Soybean purchases and rare earth magnet flows are focal points. Analysts say the truce buys time but doesn’t resolve underlying tensions.
⚡ Overcapacity: Lithium & Autos
Lithium stocks rallied after CATL halted production at a major Jiangxi mine, sparking expectations of broader curbs amid Beijing’s campaign against overcapacity. Futures hit their daily limit, though analysts caution supply remains abundant.
Meanwhile, China’s auto industry posted record July figures: 2.23 million cars produced, 475,000 exported, and NEV exports up 120% year-on-year. Yet profitability is heavily propped up by subsidies, and export surges risk fresh trade friction with Europe.
👉 Bottom line: Production keeps climbing, but overcapacity and subsidy reliance remain systemic risks.
🌊 South China Sea: Collision & Confrontation
Tensions spiked after a Chinese navy ship collided with a China Coast Guard vessel while chasing a Philippine patrol near Scarborough Shoal. Manila released dramatic footage and accused Beijing of “risky maneuvers.”
The incident underscores the volatility of disputed waters where accidents risk rapid escalation. A Philippine documentary, Food Delivery: Fresh from the West Philippine Sea, spotlighting fishermen and marines, has further angered Beijing.
🤖 AI: DeepSeek Stumbles
AI start-up DeepSeek delayed its R2 model launch after failing to train it on Huawei’s Ascend chips. Engineers struggled with stability and connectivity, forcing the company back to Nvidia hardware. The setback highlights how far Chinese chips lag behind US rivals, even as Beijing pressures firms to adopt domestic alternatives.
🚨 Domestic Unrest: Jiangyou Protests
A viral schoolgirl assault video in Sichuan triggered rare street protests against lenient police handling and perceived official cover-up. Hundreds gathered, chanting slogans and clashing with police before censors wiped online discussion.
The protests reflect growing public anger at local governance failures — a recurring theme from Gansu to Hangzhou — that risks eroding trust in grassroots officials.
🎓 UK Academia Under Pressure
A new UKCT report says fear of Chinese retaliation is leading British academics to self-censor, distorting China studies. The OfS regulator now requires universities to ensure academic freedom and review ties with Confucius Institutes. Beijing dismissed the findings as “absurd.”

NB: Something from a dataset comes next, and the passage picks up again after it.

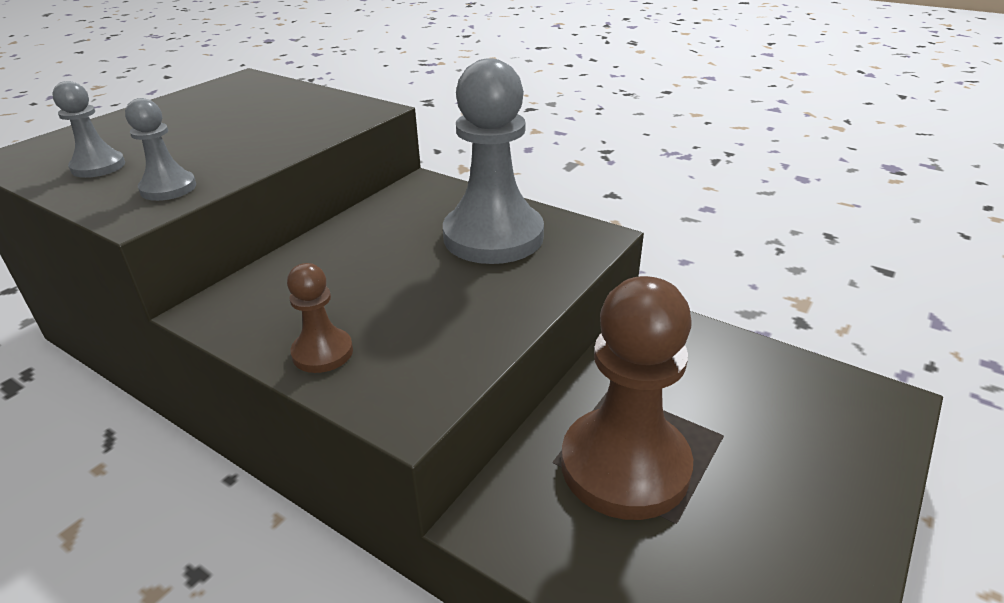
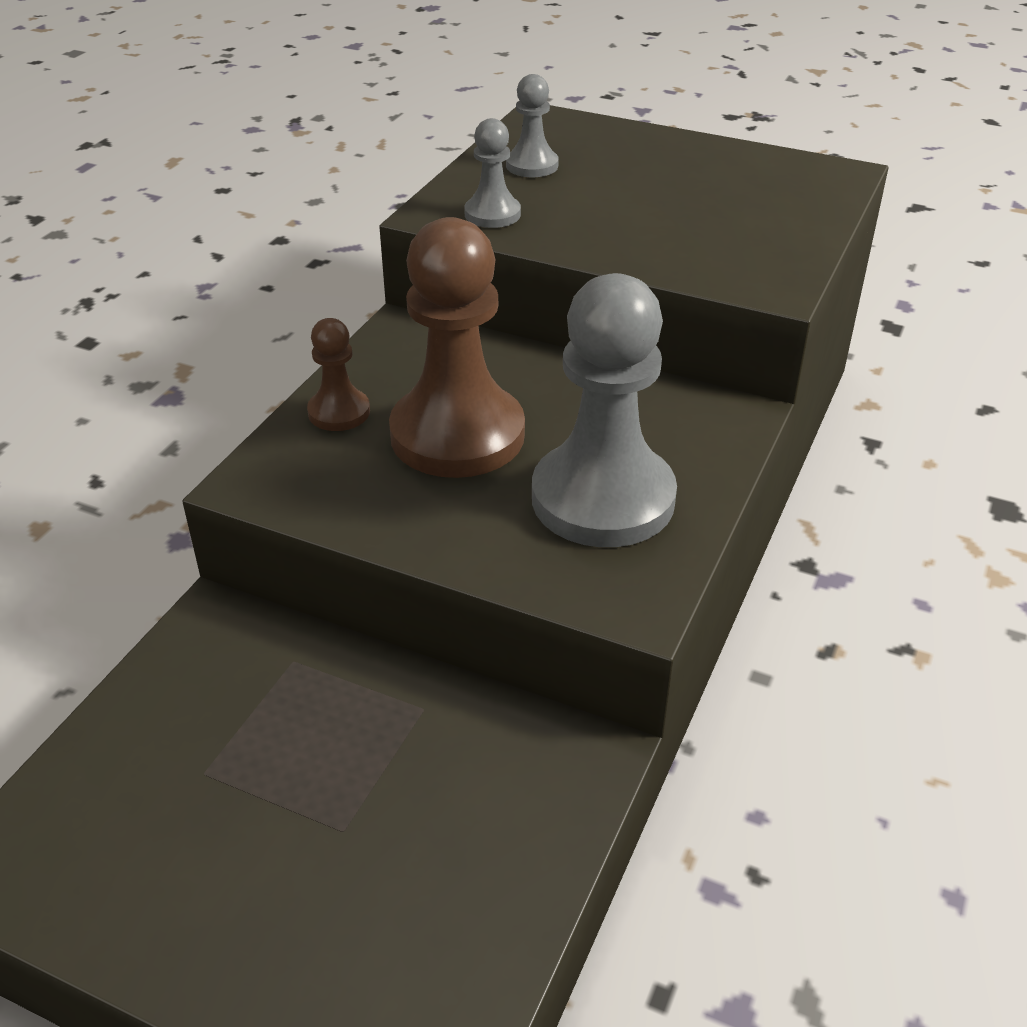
camera: 80 degrees right, 5 degrees up
brown pawn [561,276,693,520] -> brown pawn moved to [389,217,525,478]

🏛️ CCP’s “Anti-Formalism” Drive
Xi Jinping has launched a new campaign against bureaucracy, ordering shorter reports (max 5,000 characters), fewer meetings, and stricter oversight of official apps. The move is part of efforts to discipline cadres and redirect focus to economic challenges.
I hope you enjoyed this end of week newsletter!
Until next week,
— Tony
Comments
I especially enjoyed the detail that speeches by local leaders must be limited to one hour. I’m imagining captive audiences all over China relieved that they won’t have to sit for 2 hours anymore. (But maybe they just multitask on their phones?)